A yarn store is full of promise. Each shelf is brimming with texture and color: the soft squish of cashmere Nob Hill, the round wooliness of a ball of Geilsk, the smooth shine of Hayden. The customers of Knit Purl see each and every yarn for its potential, and consider the weight of each skein in their hands, reminiscent of a potter seeing both the simplicity and possibility in a lump of cold clay.
We often tend to extol the virtues of wool, and celebrate the animals from whence it came as fiber mascots of sort. Sheepy figures are seen everywhere related to knitting — perhaps because so much American ancestry comes from countries where sheep were raised as the primary fiber animal.

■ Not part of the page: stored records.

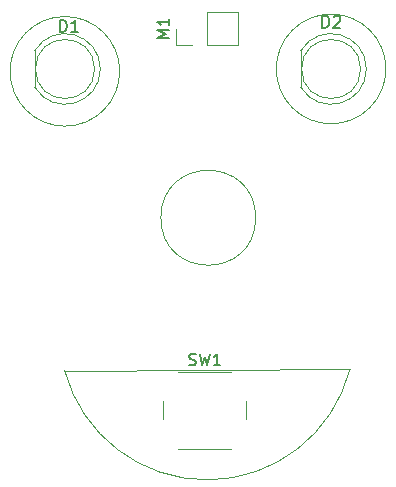
<source format=gbr>
%TF.GenerationSoftware,KiCad,Pcbnew,9.0.2*%
%TF.CreationDate,2025-07-01T17:26:35-07:00*%
%TF.ProjectId,Blinky,426c696e-6b79-42e6-9b69-6361645f7063,rev?*%
%TF.SameCoordinates,Original*%
%TF.FileFunction,Legend,Top*%
%TF.FilePolarity,Positive*%
%FSLAX46Y46*%
G04 Gerber Fmt 4.6, Leading zero omitted, Abs format (unit mm)*
G04 Created by KiCad (PCBNEW 9.0.2) date 2025-07-01 17:26:35*
%MOMM*%
%LPD*%
G01*
G04 APERTURE LIST*
%ADD10C,0.100000*%
%ADD11C,0.150000*%
%ADD12C,0.120000*%
G04 APERTURE END LIST*
D10*
X122637440Y-102242624D02*
X146800000Y-102100000D01*
X138816217Y-89300000D02*
G75*
G02*
X130783783Y-89300000I-4016217J0D01*
G01*
X130783783Y-89300000D02*
G75*
G02*
X138816217Y-89300000I4016217J0D01*
G01*
X146800000Y-102100000D02*
G75*
G02*
X122637438Y-102242624I-12100000J3100000D01*
G01*
X127300000Y-76900000D02*
G75*
G02*
X118013876Y-76900000I-4643062J0D01*
G01*
X118013876Y-76900000D02*
G75*
G02*
X127300000Y-76900000I4643062J0D01*
G01*
X149838062Y-76700000D02*
G75*
G02*
X140551938Y-76700000I-4643062J0D01*
G01*
X140551938Y-76700000D02*
G75*
G02*
X149838062Y-76700000I4643062J0D01*
G01*
D11*
X122261905Y-73554819D02*
X122261905Y-72554819D01*
X122261905Y-72554819D02*
X122500000Y-72554819D01*
X122500000Y-72554819D02*
X122642857Y-72602438D01*
X122642857Y-72602438D02*
X122738095Y-72697676D01*
X122738095Y-72697676D02*
X122785714Y-72792914D01*
X122785714Y-72792914D02*
X122833333Y-72983390D01*
X122833333Y-72983390D02*
X122833333Y-73126247D01*
X122833333Y-73126247D02*
X122785714Y-73316723D01*
X122785714Y-73316723D02*
X122738095Y-73411961D01*
X122738095Y-73411961D02*
X122642857Y-73507200D01*
X122642857Y-73507200D02*
X122500000Y-73554819D01*
X122500000Y-73554819D02*
X122261905Y-73554819D01*
X123785714Y-73554819D02*
X123214286Y-73554819D01*
X123500000Y-73554819D02*
X123500000Y-72554819D01*
X123500000Y-72554819D02*
X123404762Y-72697676D01*
X123404762Y-72697676D02*
X123309524Y-72792914D01*
X123309524Y-72792914D02*
X123214286Y-72840533D01*
X144456905Y-73194819D02*
X144456905Y-72194819D01*
X144456905Y-72194819D02*
X144695000Y-72194819D01*
X144695000Y-72194819D02*
X144837857Y-72242438D01*
X144837857Y-72242438D02*
X144933095Y-72337676D01*
X144933095Y-72337676D02*
X144980714Y-72432914D01*
X144980714Y-72432914D02*
X145028333Y-72623390D01*
X145028333Y-72623390D02*
X145028333Y-72766247D01*
X145028333Y-72766247D02*
X144980714Y-72956723D01*
X144980714Y-72956723D02*
X144933095Y-73051961D01*
X144933095Y-73051961D02*
X144837857Y-73147200D01*
X144837857Y-73147200D02*
X144695000Y-73194819D01*
X144695000Y-73194819D02*
X144456905Y-73194819D01*
X145409286Y-72290057D02*
X145456905Y-72242438D01*
X145456905Y-72242438D02*
X145552143Y-72194819D01*
X145552143Y-72194819D02*
X145790238Y-72194819D01*
X145790238Y-72194819D02*
X145885476Y-72242438D01*
X145885476Y-72242438D02*
X145933095Y-72290057D01*
X145933095Y-72290057D02*
X145980714Y-72385295D01*
X145980714Y-72385295D02*
X145980714Y-72480533D01*
X145980714Y-72480533D02*
X145933095Y-72623390D01*
X145933095Y-72623390D02*
X145361667Y-73194819D01*
X145361667Y-73194819D02*
X145980714Y-73194819D01*
X133166667Y-101757200D02*
X133309524Y-101804819D01*
X133309524Y-101804819D02*
X133547619Y-101804819D01*
X133547619Y-101804819D02*
X133642857Y-101757200D01*
X133642857Y-101757200D02*
X133690476Y-101709580D01*
X133690476Y-101709580D02*
X133738095Y-101614342D01*
X133738095Y-101614342D02*
X133738095Y-101519104D01*
X133738095Y-101519104D02*
X133690476Y-101423866D01*
X133690476Y-101423866D02*
X133642857Y-101376247D01*
X133642857Y-101376247D02*
X133547619Y-101328628D01*
X133547619Y-101328628D02*
X133357143Y-101281009D01*
X133357143Y-101281009D02*
X133261905Y-101233390D01*
X133261905Y-101233390D02*
X133214286Y-101185771D01*
X133214286Y-101185771D02*
X133166667Y-101090533D01*
X133166667Y-101090533D02*
X133166667Y-100995295D01*
X133166667Y-100995295D02*
X133214286Y-100900057D01*
X133214286Y-100900057D02*
X133261905Y-100852438D01*
X133261905Y-100852438D02*
X133357143Y-100804819D01*
X133357143Y-100804819D02*
X133595238Y-100804819D01*
X133595238Y-100804819D02*
X133738095Y-100852438D01*
X134071429Y-100804819D02*
X134309524Y-101804819D01*
X134309524Y-101804819D02*
X134500000Y-101090533D01*
X134500000Y-101090533D02*
X134690476Y-101804819D01*
X134690476Y-101804819D02*
X134928572Y-100804819D01*
X135833333Y-101804819D02*
X135261905Y-101804819D01*
X135547619Y-101804819D02*
X135547619Y-100804819D01*
X135547619Y-100804819D02*
X135452381Y-100947676D01*
X135452381Y-100947676D02*
X135357143Y-101042914D01*
X135357143Y-101042914D02*
X135261905Y-101090533D01*
X131499819Y-74109523D02*
X130499819Y-74109523D01*
X130499819Y-74109523D02*
X131214104Y-73776190D01*
X131214104Y-73776190D02*
X130499819Y-73442857D01*
X130499819Y-73442857D02*
X131499819Y-73442857D01*
X131499819Y-72442857D02*
X131499819Y-73014285D01*
X131499819Y-72728571D02*
X130499819Y-72728571D01*
X130499819Y-72728571D02*
X130642676Y-72823809D01*
X130642676Y-72823809D02*
X130737914Y-72919047D01*
X130737914Y-72919047D02*
X130785533Y-73014285D01*
D12*
%TO.C,D1*%
X125170000Y-76700000D02*
G75*
G02*
X120170000Y-76700000I-2500000J0D01*
G01*
X120170000Y-76700000D02*
G75*
G02*
X125170000Y-76700000I2500000J0D01*
G01*
X125660000Y-76700000D02*
G75*
G02*
X120110000Y-78244830I-2990000J0D01*
G01*
X120110000Y-75155170D02*
G75*
G02*
X125660000Y-76700000I2560000J-1544830D01*
G01*
X120110000Y-75155000D02*
X120110000Y-78245000D01*
%TO.C,D2*%
X147695000Y-76700000D02*
G75*
G02*
X142695000Y-76700000I-2500000J0D01*
G01*
X142695000Y-76700000D02*
G75*
G02*
X147695000Y-76700000I2500000J0D01*
G01*
X148185000Y-76700000D02*
G75*
G02*
X142635000Y-78244830I-2990000J0D01*
G01*
X142635000Y-75155170D02*
G75*
G02*
X148185000Y-76700000I2560000J-1544830D01*
G01*
X142635000Y-75155000D02*
X142635000Y-78245000D01*
%TO.C,SW1*%
X131000000Y-104850000D02*
X131000000Y-106350000D01*
X132250000Y-108850000D02*
X136750000Y-108850000D01*
X136750000Y-102350000D02*
X132250000Y-102350000D01*
X138000000Y-106350000D02*
X138000000Y-104850000D01*
%TO.C,M1*%
X134695000Y-71920000D02*
X137345000Y-71920000D01*
X137345000Y-74680000D02*
X137345000Y-71920000D01*
X134695000Y-74680000D02*
X134695000Y-71920000D01*
X134695000Y-74680000D02*
X137345000Y-74680000D01*
X133425000Y-74680000D02*
X132045000Y-74680000D01*
X132045000Y-74680000D02*
X132045000Y-73300000D01*
%TD*%
M02*

</source>
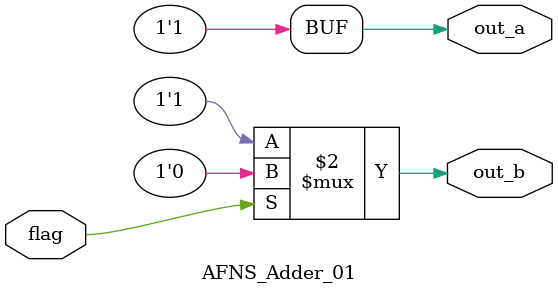
<source format=v>
`timescale 1ns / 1ps
`include "Header_AdaptiveFNS.vh"

module AFNS_Adder_01(
    input wire flag,
    output wire out_a,
    output wire out_b
    );
    
    assign out_a = 1'b1;
    assign out_b = (flag == 1'b0) ? (1'b1) : (1'b0);
    
    
endmodule

</source>
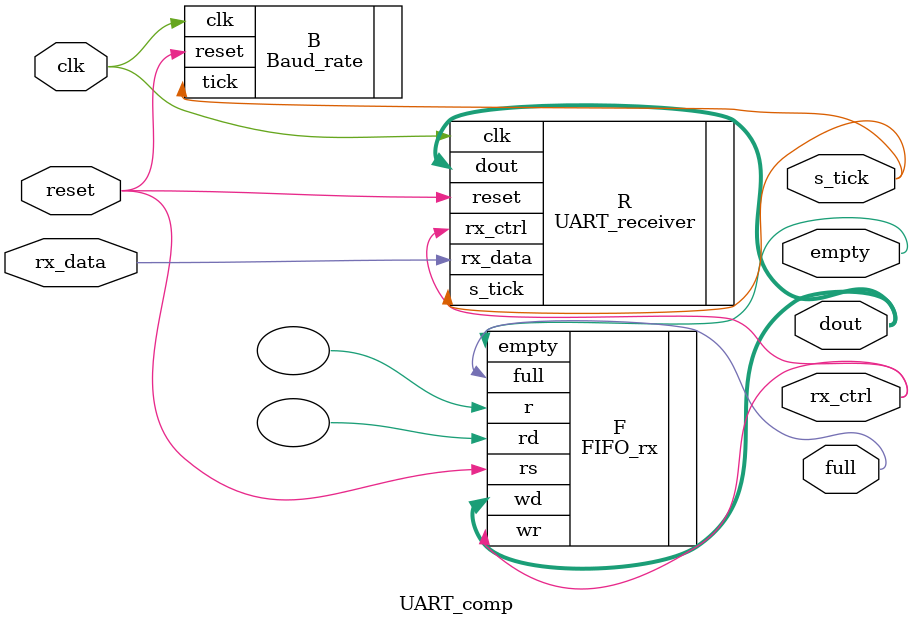
<source format=v>
`timescale 1ns / 1ps
module UART_comp
	#(parameter w = 8, s = 4, 
					N = 3, M = 5
	)
	(
	input wire clk, reset,
	input wire rx_data,
	output wire s_tick,
	output wire [w-1:0] dout,
	output wire rx_ctrl, empty, full
	);

	Baud_rate #(.N(N),.M(M)) B(.clk(clk),.reset(reset),.tick(s_tick));
	UART_receiver R(.clk(clk),.reset(reset),.rx_data(rx_data),.s_tick(s_tick),.rx_ctrl(rx_ctrl),.dout(dout));
	FIFO_rx #(.w(w),.s(s)) F(.wd(dout),.rs(reset),.wr(rx_ctrl),.rd(),.empty(empty),.full(full),.r());

endmodule

</source>
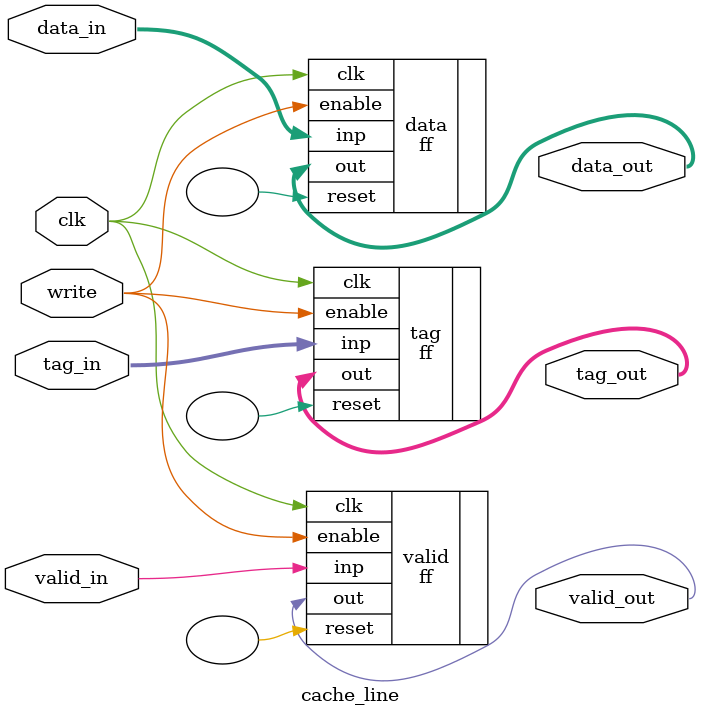
<source format=sv>
`include "utility/ff.sv"

module cache_line #(
    parameter TAG_WIDTH = 30,
    parameter DATA_WIDTH = 32
)

(
    input logic clk,
    input logic write,
    input logic valid_in,
    input logic [TAG_WIDTH - 1:0] tag_in,
    input logic [DATA_WIDTH -1:0] data_in,
    output logic valid_out,
    output logic [TAG_WIDTH - 1:0] tag_out,
    output logic [DATA_WIDTH -1:0] data_out
);

    ff valid (.clk(clk), .enable(write), .inp(valid_in), .out(valid_out), .reset());
    ff #(.WIDTH(TAG_WIDTH))  tag (.clk(clk), .enable(write), .inp(tag_in), .out(tag_out), .reset());
    ff #(.WIDTH(DATA_WIDTH)) data (.clk(clk), .enable(write), .inp(data_in), .out(data_out), .reset());

endmodule
</source>
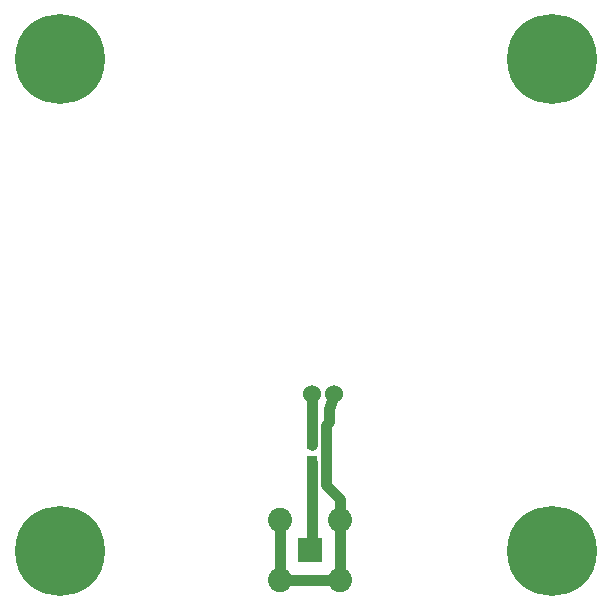
<source format=gtl>
G04*
G04 #@! TF.GenerationSoftware,Altium Limited,Altium Designer,23.6.0 (18)*
G04*
G04 Layer_Physical_Order=1*
G04 Layer_Color=255*
%FSLAX25Y25*%
%MOIN*%
G70*
G04*
G04 #@! TF.SameCoordinates,22C025B0-BAA2-4450-BC7D-CF48B3E84608*
G04*
G04*
G04 #@! TF.FilePolarity,Positive*
G04*
G01*
G75*
%ADD11C,0.01000*%
%ADD12R,0.02559X0.02756*%
%ADD13R,0.03543X0.02953*%
%ADD14R,0.02953X0.03543*%
%ADD19C,0.03620*%
%ADD20C,0.01500*%
%ADD21C,0.00500*%
%ADD22C,0.30000*%
%ADD23C,0.06000*%
%ADD24R,0.08071X0.08071*%
%ADD25C,0.08071*%
G36*
X36371Y74091D02*
X36349Y74113D01*
X36371Y74136D01*
X36394Y74113D01*
X36371Y74091D01*
D02*
G37*
G36*
X68158Y60571D02*
X68181Y60549D01*
X68158Y60526D01*
X68136Y60549D01*
X68158Y60571D01*
D02*
G37*
D11*
X101842Y53520D02*
X102000Y53362D01*
X101500Y18500D02*
X102138Y19138D01*
D12*
X107658Y61000D02*
D03*
X102342D02*
D03*
D13*
X102000Y48638D02*
D03*
Y53362D02*
D03*
D14*
X102138Y40500D02*
D03*
X106862D02*
D03*
D19*
X107658Y65504D02*
X109500Y70500D01*
X107658Y61000D02*
Y65504D01*
X102171Y61171D02*
Y70329D01*
X91500Y8500D02*
X111500D01*
X91500D02*
Y28500D01*
X111500Y8500D02*
Y28500D01*
X102171Y53534D02*
Y60829D01*
X106862Y40500D02*
Y60106D01*
X111500Y28500D02*
Y35567D01*
X106862Y40205D02*
X111500Y35567D01*
X102138Y40500D02*
Y47776D01*
Y19138D02*
Y40500D01*
D20*
X102000Y70500D02*
X102171Y70329D01*
Y61171D02*
X102342Y61000D01*
X102171Y60829D02*
X102342Y61000D01*
X102000Y53362D02*
X102171Y53534D01*
X106862Y40205D02*
Y40500D01*
D21*
X101638Y48276D02*
X102138Y47776D01*
D22*
X18000Y182000D02*
D03*
X182000D02*
D03*
X18000Y18000D02*
D03*
X182000D02*
D03*
D23*
X109500Y70500D02*
D03*
X102000D02*
D03*
D24*
X101500Y18500D02*
D03*
D25*
X91500Y8500D02*
D03*
X111500D02*
D03*
Y28500D02*
D03*
X91500D02*
D03*
M02*

</source>
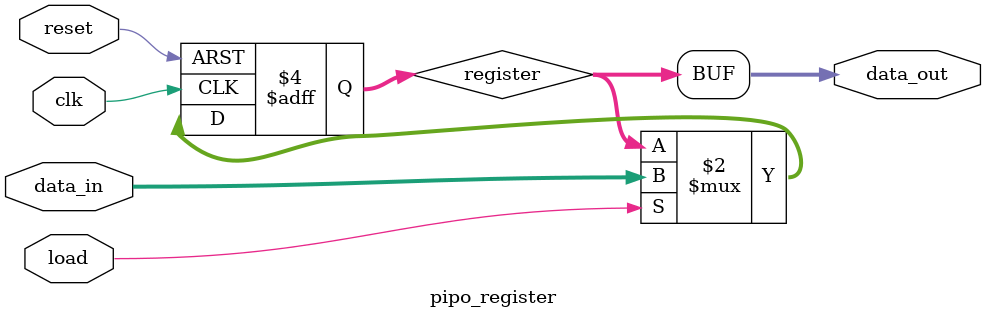
<source format=sv>
`timescale 1ns / 1ps

module pipo_register (
    input logic clk,           
    input logic reset,         
    input logic load,          
    input logic [3:0] data_in, 
    output logic [3:0] data_out 
);

    reg [3:0] register;

    always_ff @(posedge clk or posedge reset) begin
        if (reset) begin
        
            register <= 4'b0000; 
            
        end else if (load) begin
          
            register <= data_in; 
        
        end
    
    end

    assign data_out = register;

endmodule

</source>
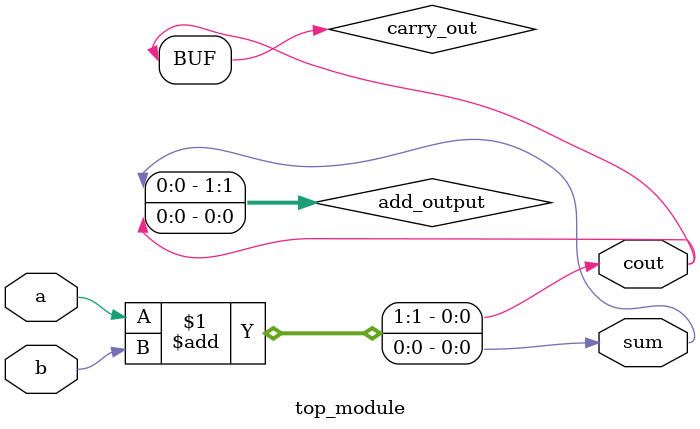
<source format=sv>
module top_module (
	input a,
	input b,
	output sum,
	output cout
);

	// Declare internal signals
	wire [1:0] add_output;
	wire carry_out;

	// Adder logic
	assign {carry_out, sum} = a + b;

	// Output assignments
	assign cout = carry_out;
	assign add_output = {sum, carry_out};

endmodule

</source>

But occasionally a yarn comes along and reminds us that there are many other creatures out there, great and small, that produce some fantastically lovely fibers.
This month, we’ve been celebrating some of our store’s favorite offerings, and mYak, a down yak wool, was near to the top of our list. Tibetan pastoralists gather this wool from the animals they raise on the Tibetan Plateau, a region separated from the world by two of the largest mountain ranges in China (1). This isolated alpine tundra has long been home to many nomadic tribes (2). Since traveling across the tundra is necessary for survival, many of these tribes have adapted livestock for multiple needs. In Tibet, the yak serves as a source of labor for travel, food for families, and one of the most important requirements of all — excellent, long-lasting, and warm fiber for clothing.
It is believed that the yak is a possible ancestor of the American Buffalo, though many animals today are often compared to cattle or steer. Gentle, plodding and easily trainable, yak have been raised by families in Tibet for thousands of years. The most common color for yak fiber is a rich shade of brown, though occasionally other variations are seen. (3) Knitters seek out yak fiber because it is simultaneously lightweight and warm, with a soft halo that lends character to even the simplest of stitches.
mYak purchases the down fiber combed from the underbelly of the yak for use in their yarns and fabric goods, which are then spun in Italy. While the Tibetans have been nomadic for thousands of years, their way of life is changing, and they require more than the yak can offer to insure survival. Farmers are able to sell a portion of their yaks’ down to mYak for a fair price, giving them a source of income — and knitters a high quality, ethical source for this unique fiber.